◆ **Задания**:
1: Какие краски, судя по тексту о рисунках Зичи, положены на рисунке спереди и в глубине?
2: Согласуются ли с текстом о рисунках Зичи следующие утверждения? (a) Зичи видел картины Месонье и Эжена Лами. (b) Зичи сам подарил рисунок со сценой на кладбище. (c) Ландскнехт положил каску на стол возле бутылки с пивом.
3: Напечатайте без изменений отрывок из текста о рисунках Зичи от «Вслед за этой» до «эта превосходная композиция.».

◆ **Текст страницы**:
********

Мерзкий страх искажает его черты, его черное в ночной тени лицо, а гнусные, намокшие от росы складки его штанов, измазанных в жирной кладбищенской земле, облепляют его обезьяньи ноги. Невозможно пойти дальше в изображении романтически-ужасающей сцены. Я расхваливаю рисунок, который увидит весь Париж. Он принадлежит мне: Зичи оказал мне честь, подарив его мне, и это его шедевр. Когда его разглядываешь, на память приходит то Лазарь Рембрандта, то самоубийца Декана, то Гамлет с могильщиками Эжена Делакруа, и эти знаменитые ужасные сцены нисколько не умаляют творения Зичи. Какова магическая сила света и тени, какова мощь эффекта, достигаемого такими простыми средствами! Спереди немного рыжеватой сепии, в глубине немного туши. Такого превосходного результата не дала бы и самая богатая палитра.
Вслед за этой ужасной сценой, которую с первого взгляда можно принять за трапезу вампиров, последовала «Вакханка, настигнутая Сатиром» в таком чисто античном стиле, что вы спрашиваете себя, с какого камня, с какой камеи, помпейской фрески или греческой вазы взята эта превосходная композиция.
Если бы Месонье писал акварелью, он взялся бы за это именно как Зичи. Я видел его ландскнехта[67], крутящего после выпивки длинный серый ус, сидя за столом, на который возле бутылки с пивом и кубка он положил свою каску. Эта сцена была бы хороша на табакерке, одной из тех, что носил при себе Фридрих Великий [68]. Но не верьте, что миниатюра отделана и терпеливо пройдена пунктиром. С редкой легкостью и четкостью все подчеркнуто неровным штрихом. Рука, теребящая ус, — шедевр: фаланги пальцев, косточки, ногти, вены вплоть до шероховатой и загорелой кожи солдата — вы здесь находите все. Кираса отливает металлическим блеском, а на буйволовой коже, истертой от долгого употребления, трение металла оставило свой голубоватый след. В глазах пьяницы, едва ли с булавочную головку, есть точка света, свободно видны зрачок, радужная оболочка зрачка. Ни одна деталь этой зажженной солнцем и вином пьяной физиономии не опущена, не забыта. Его микроскопическая мимика имеет рельеф и силу живописи маслом в натуральную величину, и, рассматривая его несколько минут, вы уже наизусть знаете его характер. Это грубый и добрый малый с хитринкой, большой пьяница и большой мародер. Он, безусловно, убил нескольких врагов, но что за Ахиллес[69] в курятнике и сколько же раз его рапира превращалась в вертел!
Никто так не далек от Месонье, как Эжен Лами. Зичи, однако, равным образом превосходно напоминает их обоих, и, что странно, он никогда не видел картин этих столь различных художников. Гибкость таланта и условности сюжета — уже это позволяет ему находить различные манеры исполнения. Эскизы акварелей, представляющие сцены коронации, являются чудесами ума, изящества и аристократической элегантности, так блестяще, богато, с такой помпой он подает свои шествия, свиты, церемонии и парадные представления. Кисть художника искрится, когда она изображает блистательную и радостную сутолоку праздников; она приобретает стиль, когда нужно рисовать внутренние помещения византийских церквей с золотой мозаикой, с бархатными драпировками, на которых иконами выглядят головы августейших и религиозных лиц.

********

◆ **Исходные строки**:
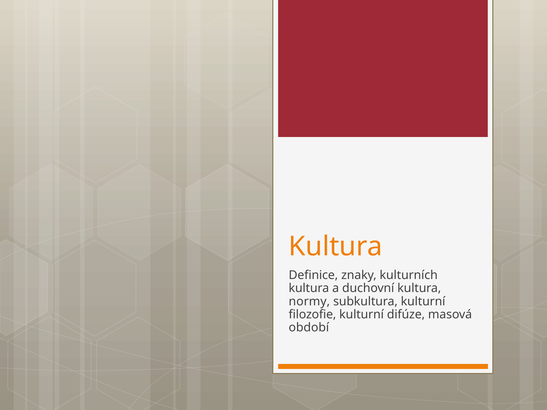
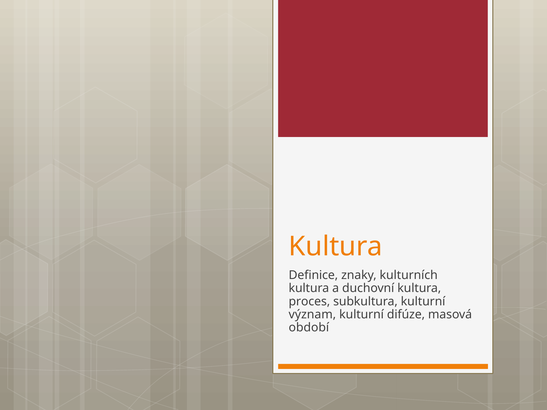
normy: normy -> proces
filozofie: filozofie -> význam
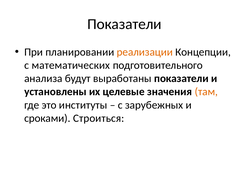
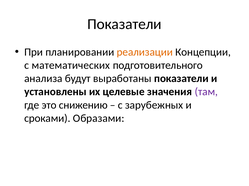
там colour: orange -> purple
институты: институты -> снижению
Строиться: Строиться -> Образами
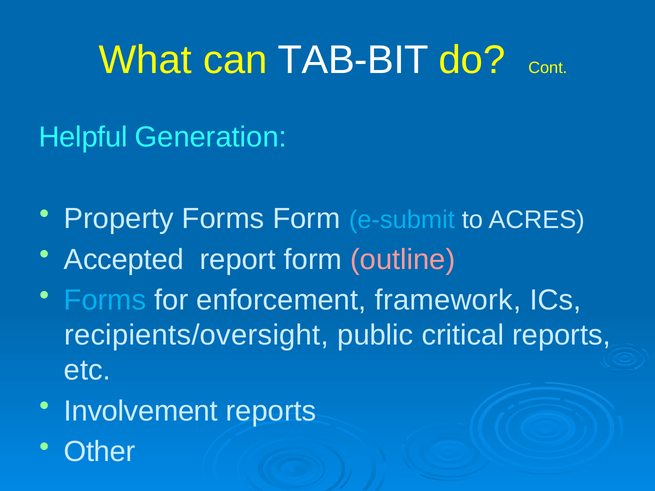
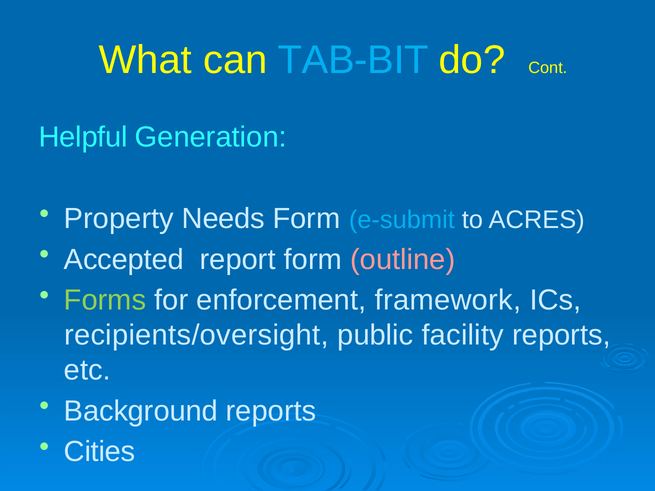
TAB-BIT colour: white -> light blue
Property Forms: Forms -> Needs
Forms at (105, 300) colour: light blue -> light green
critical: critical -> facility
Involvement: Involvement -> Background
Other: Other -> Cities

********

◆ **Ответы**:
1: Спереди немного рыжеватой сепии, в глубине немного туши.

2:
(a) Нет: «он никогда не видел картин этих столь различных художников».
(b) Да: «Зичи оказал мне честь, подарив его мне».
(c) Да: «на который возле бутылки с пивом и кубка он положил свою каску».

3:
Вслед за этой ужасной сценой, которую с первого взгляда можно принять за трапезу вампиров, последовала «Вакханка, настигнутая Сатиром» в таком чисто античном стиле, что вы спрашиваете себя, с какого камня, с какой камеи, помпейской фрески или греческой вазы взята эта превосходная композиция.